The successful development of numerous HTS assays for neurodegenerative disorders, including assays for aggregation and cell death, promises an increasing role for the use of complex phenotypes in HTS approaches in this therapeutic area. Such assays are identifying a growing list of active compounds (), of which several are FDA-approved drugs and could have very short times lines to the clinic [27
]. Though these small-molecules can reverse phenotypes of several complex neurodegenerative disorders in cell culture and some invertebrate animal models, prioritization and testing in more validated mouse models is a serious challenge. More complex HCS assay and testing in primary cell culture models or invertebrate animal models can provide a reasonable means to prioritize these hits [54
]. However, activity in a small range of secondary assays, though useful for prioritizing such active compounds, is by no means a proof that inactive compounds do not merit further study. More extensive testing in a range of secondary assays, where feasible, would be useful for identifying compounds with therapeutic value. These HTS assays also provide scalable core platforms for larger-scale screening campaigns, both for chemical compounds as well as for genome-wide RNAi-based screens that may provide specific drug targets for selective aspects of neurodegenerative diseases such as aggregation and cell death.
Chemical Tools for Understanding Disease Mechanisms
The compounds discovered in the various assays described in this review may also find use as chemical tools for understanding the mechanisms of neurodegenerative diseases, including those that are insufficiently drug-like in other respects (e.g., stability, blood-brain barrier penetration, etc.) for further development as drug molecules themselves.
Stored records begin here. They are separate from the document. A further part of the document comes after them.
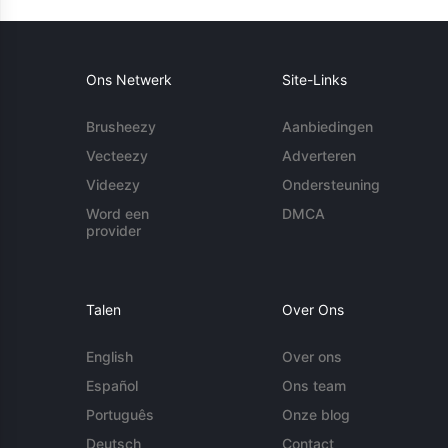
Ons Netwerk
Site-Links
Brusheezy
Aanbiedingen
Vecteezy
Adverteren
Videezy
Ondersteuning
Word een
DMCA
provider
Talen
Over Ons
English
Over ons
Español
Ons team
Português
Onze blog
Deutsch
Contact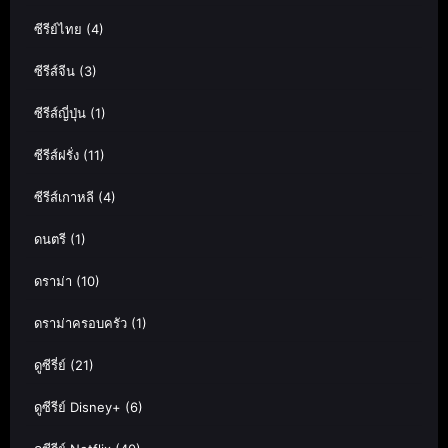
ซีรีย์ไทย
(4)
ซีรีส์จีน
(3)
ซีรีส์ญี่ปุ่น
(1)
ซีรีส์ฝรั่ง
(11)
ซีรีส์เกาหลี
(4)
ดนตรี
(1)
ดราม่า
(10)
ดราม่าครอบครัว
(1)
ดูซีรี่ย์
(21)
ดูซีรีย์ Disney+
(6)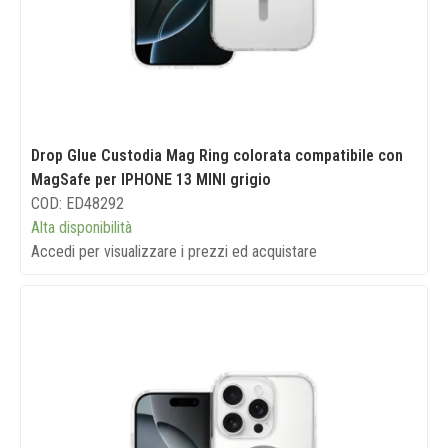
Drop Glue Custodia Mag Ring colorata compatibile con
MagSafe per IPHONE 13 MINI grigio
COD: ED48292
Alta disponibilità
Accedi per visualizzare i prezzi ed acquistare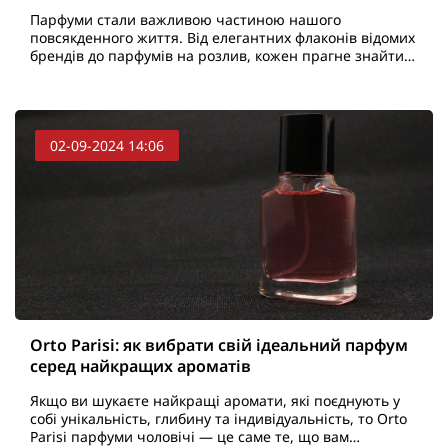
Парфуми стали важливою частиною нашого
повсякденного життя. Від елегантних флаконів відомих
брендів до парфумів на розлив, кожен прагне знайти
свій унікальний аромат. Проте, з ростом популярності
аром..
02-09-2024 14:06
Orto Parisi: як вибрати свій ідеальний парфум
серед найкращих ароматів
Якщо ви шукаєте найкращі аромати, які поєднують у
собі унікальність, глибину та індивідуальність, то Orto
Parisi парфуми чоловічі — це саме те, що вам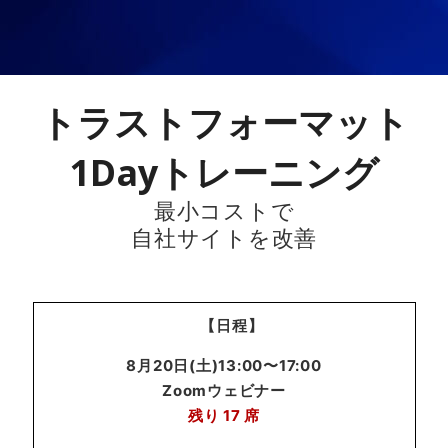
トラストフォーマット
1Dayトレーニング
最小コストで
自社サイトを改善
【日程】
8月20日(土)13:00〜17:00
Zoomウェビナー
残り
17
席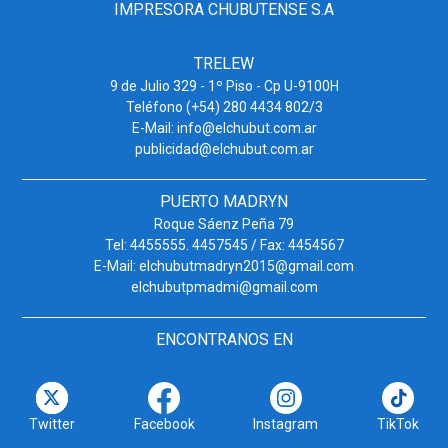
IMPRESORA CHUBUTENSE S.A
TRELEW
9 de Julio 329 - 1º Piso - Cp U-9100H
Teléfono (+54) 280 4434 802/3
E-Mail: info@elchubut.com.ar
publicidad@elchubut.com.ar
PUERTO MADRYN
Roque Sáenz Peña 79
Tel: 4455555. 4457545 / Fax: 4454567
E-Mail: elchubutmadryn2015@gmail.com
elchubutpmadmi@gmail.com
ENCONTRANOS EN
Twitter
Facebook
Instagram
TikTok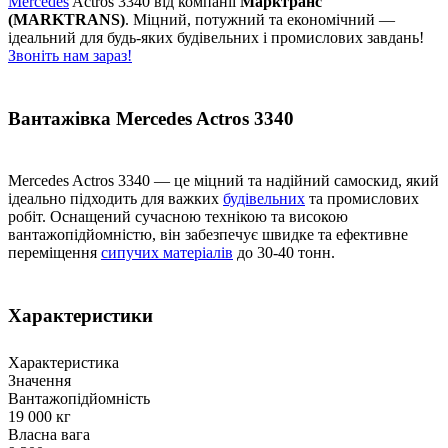
Mercedes
Actros 3340 від компанії
Марктранс
(MARKTRANS)
. Міцний, потужний та економічний —
ідеальний для будь-яких будівельних і промислових завдань!
Звоніть нам зараз!
Вантажівка Mercedes Actros 3340
Mercedes Actros 3340 — це міцний та надійний самоскид, який
ідеально підходить для важких
будівельних
та промислових
робіт. Оснащений сучасною технікою та високою
вантажопідйомністю, він забезпечує швидке та ефективне
переміщення
сипучих матеріалів
до 30-40 тонн.
Характеристики
Характеристика
Значення
Вантажопідйомність
19 000 кг
Власна вага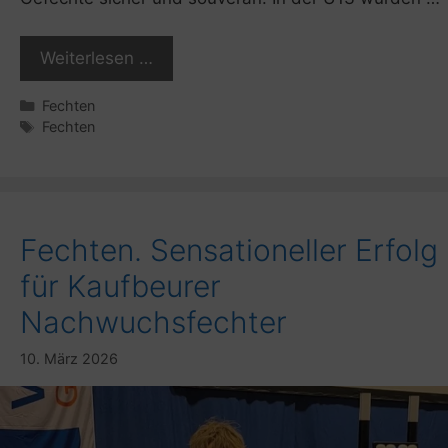
Weiterlesen …
Kategorien
Fechten
Schlagwörter
Fechten
Fechten. Sensationeller Erfolg
für Kaufbeurer
Nachwuchsfechter
10. März 2026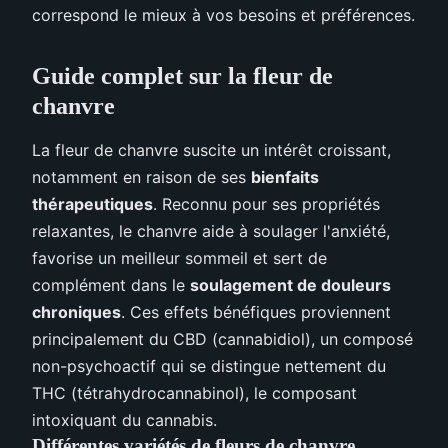
correspond le mieux à vos besoins et préférences.
Guide complet sur la fleur de
chanvre
La fleur de chanvre suscite un intérêt croissant,
notamment en raison de ses
bienfaits
thérapeutiques
. Reconnu pour ses propriétés
relaxantes, le chanvre aide à soulager l'anxiété,
favorise un meilleur sommeil et sert de
complément dans le
soulagement de douleurs
chroniques
. Ces effets bénéfiques proviennent
principalement du CBD (cannabidiol), un composé
non-psychoactif qui se distingue nettement du
THC (tétrahydrocannabinol), le composant
intoxiquant du cannabis.
Différentes variétés de fleurs de chanvre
For example, protein aggregates are common neuropathological components of HD and the other major neurodegenerative disorders including Alzheimer's and Parkinson's disease, but their role in disease pathology has been controversial, with both harmful and protective functions being invoked for aggregates [11
]. However, using small molecules that affect aggregates, one can test the various hypotheses and also probe the mechanisms involved in cellular aggregation. In fact, a recent screen using cell culture models of HD and Parkinson's disease found protective effects of enhancing aggregation with a small molecule hit compound [65
]. Thus, small molecule hits from phenotypic screens can be useful tools for testing hypotheses, and for protein target identification. Together, these approaches using small molecule chemical tools can enhance mechanistic understanding of disease pathways and identify targets for disease therapy.